Robust evidence supports a consistent association between childhood cancers and congenital anomalies [3,4]. However, the etiology of both conditions remains largely unknown [5,6]. A deeper understanding of the relationship between childhood cancers and congenital anomalies may help identify underlying genetic and/or environmental factors contributing to both pathologies [7,8,9,10,11,12].
Several epidemiological studies have analyzed the overall association between childhood cancer and any congenital anomaly [13,14,15,16,17,18,19,20,21,22,23,24,25,26]. Other researchers have focused on specific childhood cancers, such as neuroblastoma [27,28,29,30], brain and central nervous system tumors [31,32], germ cell tumors [33,34], Langerhans cell histiocytosis [35], and carcinomas [36]. Although an increased risk of childhood cancer has been observed in children with non-chromosomal anomalies [37], this risk is generally lower than that observed in children with chromosomal anomalies [16,20]. Moreover, associations between specific congenital anomalies and particular childhood cancers have been identified—for example, a higher risk of leukemia has been consistently reported in children with Down syndrome [14,15,21,22,38].
Overall, cancer risk among children with congenital anomalies is highest in those under five years of age. For children with non-chromosomal anomalies, the greatest risk of any cancer is observed during the first year of life, whereas for those with chromosomal anomalies, the increased risk is most pronounced between ages one and four [39]. Importantly, the elevated cancer risk persists into adulthood for both anomaly types [40]. Von Behren et al. further reported that this persistence into older ages was evident only for chromosomal anomalies [41].
Most studies have found a positive association between childhood cancer and congenital anomalies. However, variations in the magnitude of risk and in the specific anomaly–cancer associations have been reported. Children with any congenital anomaly have been shown to have a 1.5- to 4.5-fold increased risk of childhood cancer overall [24,42], and a 2.3- to 16.7-fold increased risk among those with chromosomal anomalies [14,18].
Some discrepancies have emerged in studies focusing on specific childhood cancer cancers, such as neuroblastoma. Bjørge et al. [27] reported a 2.3-fold increased risk of neuroblastoma in children with congenital anomalies diagnosed before 18 months of age. Chow et al. [28] and Menegaux et al. [29] reported 6.9- and 7.5-fold risks, respectively, in children with major congenital anomalies. Rios et al. [30] found a 3.6-fold increased risk in children under 18 months with at least one major anomaly. Differences in study design, population characteristics, data sources, case definitions, and analytical methods may partially explain these inconsistencies [3].

§ WORK INSTRUCTION 1: Write out the part of the passage on childhood cancer and congenital anomalies starting with "Most studies have" and going on through "chromosomal anomalies [14,18].".
§ WORK INSTRUCTION 2: Decide whether each statement agrees with the passage on childhood cancer and congenital anomalies, answering yes or no and quoting the deciding words: (a) Cancer risk in children with non-chromosomal anomalies is generally lower than in children with chromosomal anomalies. (b) For children with chromosomal anomalies, the increased cancer risk is most pronounced in the first year of life. (c) Chow et al. reported a 7.5-fold risk of neuroblastoma in children with major congenital anomalies.
These rows come from a separate source.

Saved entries
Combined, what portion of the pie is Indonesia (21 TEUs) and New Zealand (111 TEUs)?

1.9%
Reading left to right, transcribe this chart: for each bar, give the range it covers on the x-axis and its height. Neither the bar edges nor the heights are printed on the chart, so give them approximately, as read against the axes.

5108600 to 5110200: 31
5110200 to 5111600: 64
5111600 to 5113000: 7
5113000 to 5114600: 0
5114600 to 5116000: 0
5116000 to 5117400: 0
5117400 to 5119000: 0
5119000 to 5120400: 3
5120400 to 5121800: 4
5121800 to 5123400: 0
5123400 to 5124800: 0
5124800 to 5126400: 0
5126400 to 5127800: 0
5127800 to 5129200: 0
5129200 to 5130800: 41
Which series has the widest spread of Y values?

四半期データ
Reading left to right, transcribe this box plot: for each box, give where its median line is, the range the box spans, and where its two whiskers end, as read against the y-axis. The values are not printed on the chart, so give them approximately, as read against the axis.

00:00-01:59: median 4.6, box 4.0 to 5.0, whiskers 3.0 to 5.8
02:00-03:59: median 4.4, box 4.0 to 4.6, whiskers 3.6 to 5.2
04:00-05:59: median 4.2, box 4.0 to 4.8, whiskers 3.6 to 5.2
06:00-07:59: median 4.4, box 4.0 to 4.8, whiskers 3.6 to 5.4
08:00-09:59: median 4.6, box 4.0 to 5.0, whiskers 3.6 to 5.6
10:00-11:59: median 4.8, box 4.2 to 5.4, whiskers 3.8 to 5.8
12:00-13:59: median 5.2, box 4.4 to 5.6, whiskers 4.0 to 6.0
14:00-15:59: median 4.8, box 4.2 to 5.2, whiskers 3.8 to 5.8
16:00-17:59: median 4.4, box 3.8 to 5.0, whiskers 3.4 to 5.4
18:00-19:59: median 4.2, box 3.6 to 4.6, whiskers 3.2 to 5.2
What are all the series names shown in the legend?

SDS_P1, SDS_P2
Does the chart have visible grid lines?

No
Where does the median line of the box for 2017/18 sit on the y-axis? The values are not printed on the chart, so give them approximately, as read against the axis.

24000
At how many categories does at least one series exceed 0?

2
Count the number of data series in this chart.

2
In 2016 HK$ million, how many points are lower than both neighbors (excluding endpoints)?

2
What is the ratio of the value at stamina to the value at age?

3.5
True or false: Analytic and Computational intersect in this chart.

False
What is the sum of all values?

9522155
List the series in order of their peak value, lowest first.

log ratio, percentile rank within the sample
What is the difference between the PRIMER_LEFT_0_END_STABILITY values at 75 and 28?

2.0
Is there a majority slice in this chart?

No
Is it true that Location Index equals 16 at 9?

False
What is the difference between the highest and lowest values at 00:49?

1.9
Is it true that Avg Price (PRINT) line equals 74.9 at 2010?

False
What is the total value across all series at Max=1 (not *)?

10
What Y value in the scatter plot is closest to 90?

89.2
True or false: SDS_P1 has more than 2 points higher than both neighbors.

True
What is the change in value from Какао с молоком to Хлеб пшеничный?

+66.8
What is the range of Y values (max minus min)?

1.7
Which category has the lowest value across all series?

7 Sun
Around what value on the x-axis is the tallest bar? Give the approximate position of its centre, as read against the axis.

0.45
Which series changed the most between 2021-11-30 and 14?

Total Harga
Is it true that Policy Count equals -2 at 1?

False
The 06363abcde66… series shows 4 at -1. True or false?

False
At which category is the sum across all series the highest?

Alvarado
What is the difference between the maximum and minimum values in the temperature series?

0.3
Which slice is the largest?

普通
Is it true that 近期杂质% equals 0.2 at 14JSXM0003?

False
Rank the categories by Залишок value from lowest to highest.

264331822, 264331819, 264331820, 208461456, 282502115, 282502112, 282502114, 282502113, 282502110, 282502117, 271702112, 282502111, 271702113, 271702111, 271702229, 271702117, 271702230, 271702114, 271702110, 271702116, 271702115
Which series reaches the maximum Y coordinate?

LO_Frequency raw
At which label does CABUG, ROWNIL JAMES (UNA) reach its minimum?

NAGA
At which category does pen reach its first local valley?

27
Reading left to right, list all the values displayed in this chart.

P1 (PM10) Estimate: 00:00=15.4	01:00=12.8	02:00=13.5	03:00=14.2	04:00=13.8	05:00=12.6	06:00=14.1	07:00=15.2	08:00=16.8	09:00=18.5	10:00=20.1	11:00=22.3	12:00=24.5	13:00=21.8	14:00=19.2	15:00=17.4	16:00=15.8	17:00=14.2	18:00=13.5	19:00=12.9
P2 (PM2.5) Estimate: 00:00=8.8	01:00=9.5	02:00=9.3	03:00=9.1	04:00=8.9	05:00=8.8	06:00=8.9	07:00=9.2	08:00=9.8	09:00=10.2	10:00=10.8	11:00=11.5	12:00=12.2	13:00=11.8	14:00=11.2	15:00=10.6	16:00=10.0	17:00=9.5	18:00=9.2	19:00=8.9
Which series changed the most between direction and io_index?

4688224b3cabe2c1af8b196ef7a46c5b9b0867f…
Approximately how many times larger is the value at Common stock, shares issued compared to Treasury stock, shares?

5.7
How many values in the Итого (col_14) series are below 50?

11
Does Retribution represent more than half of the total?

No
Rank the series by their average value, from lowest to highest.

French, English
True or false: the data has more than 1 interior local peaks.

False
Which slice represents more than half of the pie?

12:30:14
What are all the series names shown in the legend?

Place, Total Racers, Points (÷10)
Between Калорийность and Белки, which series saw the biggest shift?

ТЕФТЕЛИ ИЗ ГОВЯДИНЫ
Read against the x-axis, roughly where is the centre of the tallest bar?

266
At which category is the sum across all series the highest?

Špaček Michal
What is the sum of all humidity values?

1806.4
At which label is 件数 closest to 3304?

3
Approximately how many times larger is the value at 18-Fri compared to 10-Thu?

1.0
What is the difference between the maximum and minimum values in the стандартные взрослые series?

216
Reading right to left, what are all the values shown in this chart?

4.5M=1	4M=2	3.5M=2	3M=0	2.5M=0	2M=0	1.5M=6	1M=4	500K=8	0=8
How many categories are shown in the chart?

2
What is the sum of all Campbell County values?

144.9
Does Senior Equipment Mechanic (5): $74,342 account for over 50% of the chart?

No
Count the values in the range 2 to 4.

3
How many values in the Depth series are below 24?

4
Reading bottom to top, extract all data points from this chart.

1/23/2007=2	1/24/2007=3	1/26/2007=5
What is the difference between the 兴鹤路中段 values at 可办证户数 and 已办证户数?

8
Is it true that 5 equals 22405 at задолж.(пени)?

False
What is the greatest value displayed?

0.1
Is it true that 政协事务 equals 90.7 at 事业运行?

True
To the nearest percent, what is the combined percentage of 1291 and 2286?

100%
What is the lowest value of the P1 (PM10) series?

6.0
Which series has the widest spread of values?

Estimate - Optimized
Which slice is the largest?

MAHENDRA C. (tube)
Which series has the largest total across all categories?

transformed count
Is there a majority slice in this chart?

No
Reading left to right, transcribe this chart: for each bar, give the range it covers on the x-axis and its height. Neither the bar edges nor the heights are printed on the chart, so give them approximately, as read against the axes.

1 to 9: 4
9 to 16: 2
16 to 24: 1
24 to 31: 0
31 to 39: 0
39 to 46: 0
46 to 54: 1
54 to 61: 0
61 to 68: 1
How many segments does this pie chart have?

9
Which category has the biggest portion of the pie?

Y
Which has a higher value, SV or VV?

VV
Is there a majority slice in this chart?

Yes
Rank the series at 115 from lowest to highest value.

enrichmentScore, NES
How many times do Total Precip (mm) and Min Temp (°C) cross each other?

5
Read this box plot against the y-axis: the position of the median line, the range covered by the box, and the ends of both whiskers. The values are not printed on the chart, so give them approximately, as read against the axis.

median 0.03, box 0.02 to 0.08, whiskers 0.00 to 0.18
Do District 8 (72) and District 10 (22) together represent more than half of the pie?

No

§ ANSWER 1:
Most studies have found a positive association between childhood cancer and congenital anomalies. However, variations in the magnitude of risk and in the specific anomaly–cancer associations have been reported. Children with any congenital anomaly have been shown to have a 1.5- to 4.5-fold increased risk of childhood cancer overall [24,42], and a 2.3- to 16.7-fold increased risk among those with chromosomal anomalies [14,18].

§ ANSWER 2:
(a) Yes: "this risk is generally lower than that observed in children with chromosomal anomalies"
(b) No: "for those with chromosomal anomalies, the increased risk is most pronounced between ages one and four"
(c) No: "Chow et al. [28] and Menegaux et al. [29] reported 6.9- and 7.5-fold risks, respectively"